------ SUPPLIED TEXT

From: Eran Ben Elisha <eranbe@mellanox.com>

Control agent is responsible over of the control block (ID 0). It should
update the PF via this block about every capability change. In addition,
upon block 0 invalidate, it should activate all other supported agents
with data requests from the PF.

Upon agent create/destroy, the invalidate callback of the control agent
is being called in order to update the PF driver about this change.

The control agent is an integral part of HV VHCA and will be created
and destroy as part of the HV VHCA init/cleanup flow.

------------
------ PROVIDED MATERIAL

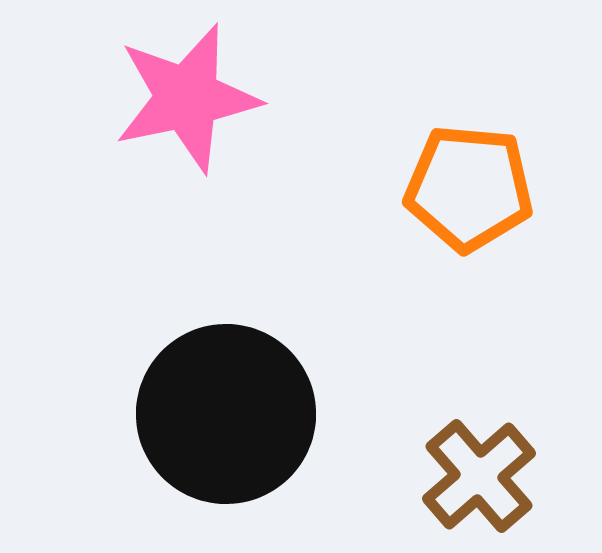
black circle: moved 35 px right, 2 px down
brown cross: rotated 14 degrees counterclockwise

------------

List every abbreviation written entirely in capital letters in the control agent description, giving each one once.

ID, PF, HV, VHCA